Is this the end of apps? New research says a third of us don't bother to download
An aging smartphone demographic and the 'perfection' of existing apps means that we many of us just stick with the programs we've already downloaded
Tuesday 19 August 2014
With billion dollar valuations aplenty, the so-called ‘app economy’ is responsible for a lot froth in the modern tech industry. But is it all downhill from here? A new report suggests that our interest in apps might be falling, with nearly a third of UK smartphone owners not bothering to try a single piece of new software during a typical month.
The change is due to a number of factors, including the growing number of older users in the market and the fact that many of the apps we have are simply good enough already.
“When you had 20 per cent of people with smartphones they were mainly early adopters,” explains Paul Lee, head of research for technology, media and telecommunications at Deloitte. “But the law of averages means that the more people you get the less enthusiastic their behaviour is going to be.”
Research from Deloitte suggests that even for customers who still bother to explore Google Play or Apple’s App Store, the number of downloads a month has fallen from an average of 2.32 in 2013 to just 1.82 in 2014. To make matters worse, the report suggests that nine out of ten of us never spend money on apps at all.

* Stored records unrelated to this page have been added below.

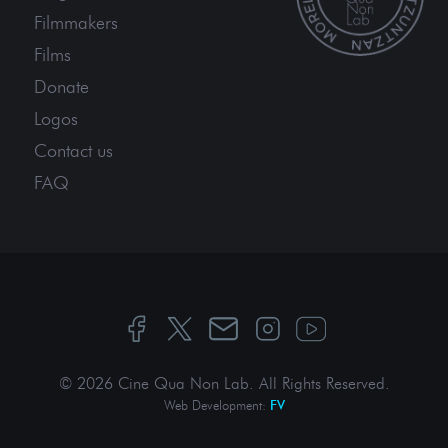
Filmmakers
Films
Donate
Logos
Contact us
FAQ
© 2026 Cine Qua Non Lab.
All Rights Reserved
.
Web Development:
FV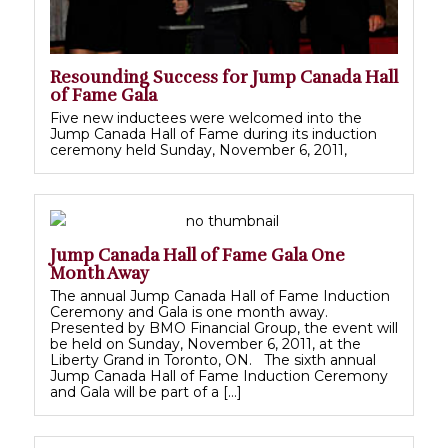
Resounding Success for Jump Canada Hall
of Fame Gala
Five new inductees were welcomed into the
Jump Canada Hall of Fame during its induction
ceremony held Sunday, November 6, 2011,
Jump Canada Hall of Fame Gala One
Month Away
The annual Jump Canada Hall of Fame Induction
Ceremony and Gala is one month away.
Presented by BMO Financial Group, the event will
be held on Sunday, November 6, 2011, at the
Liberty Grand in Toronto, ON. The sixth annual
Jump Canada Hall of Fame Induction Ceremony
and Gala will be part of a […]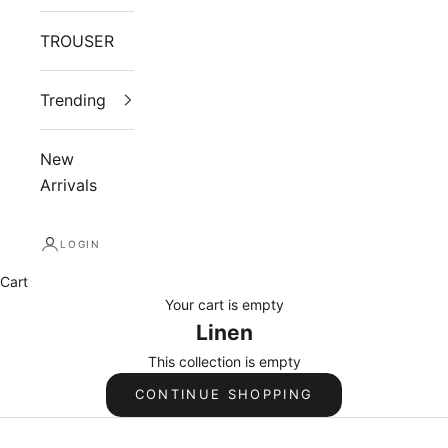
TROUSER
Trending
New
Arrivals
LOGIN
Cart
Your cart is empty
Linen
This collection is empty
CONTINUE SHOPPING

However, Mr Lee stresses that the declining number of downloads is only “one facet” of the market and that people are still using apps, with many of having settled with the ones we want.
“The best apps get updated all the time, it’s not as if you have a static piece of software,” he told The Independent. “It will be upgraded to cope with the latest phones, with the latest operating system. So what you have for these companies is the benefit of being an incumbent. It just makes it harder to occupy that same space.”
Massive incumbents like Facebook can create spin-off apps, making it harder for independent developers to gain a foothold.
“People will have up to 30 apps they’ll use on their phones and they’ll use, say, 10 of them on a regular basis. It’s the same way people have an enormous amount of TV channels to choose from but they only end up using the main channels.”
This is bad news for independent developers looking to challenge billion-dollar tech companies, but Mr Lee says insists there’s still room for innovation in the market, especially as advances in hardware opens up new functionality.
He points to the invention of the new Bluetooth LE standard, which allows low-energy pairings between mobile devices and other bits of hardware. Bluetooth LE has already helped fuel the rise of wearable fitness trackers and associated health apps, and is predicted to move into the retail space next, offering users proximity-based notifications on products and offers.
However, this isn’t to say that the ‘app economy’ is stable – but just that it’s always been a dangerous tactic to bet on rapid growth. Last week British game company King lost more than £1 billion in its market valuation as consumers got bored of its flagship title Candy Crush Saga.
King’s declining fortunes have drawn comparisons with Zynga – a San Francisco-based ‘social gaming’ outfit that rose to fortune with its Facebook smash hit Farmville, but suffered a similar fall, first in interest and then revenue. Whether on social media or smartphones, rapid growth powered by word of mouth can be powerful – but this sort of interest can vanish just as quickly as it appears.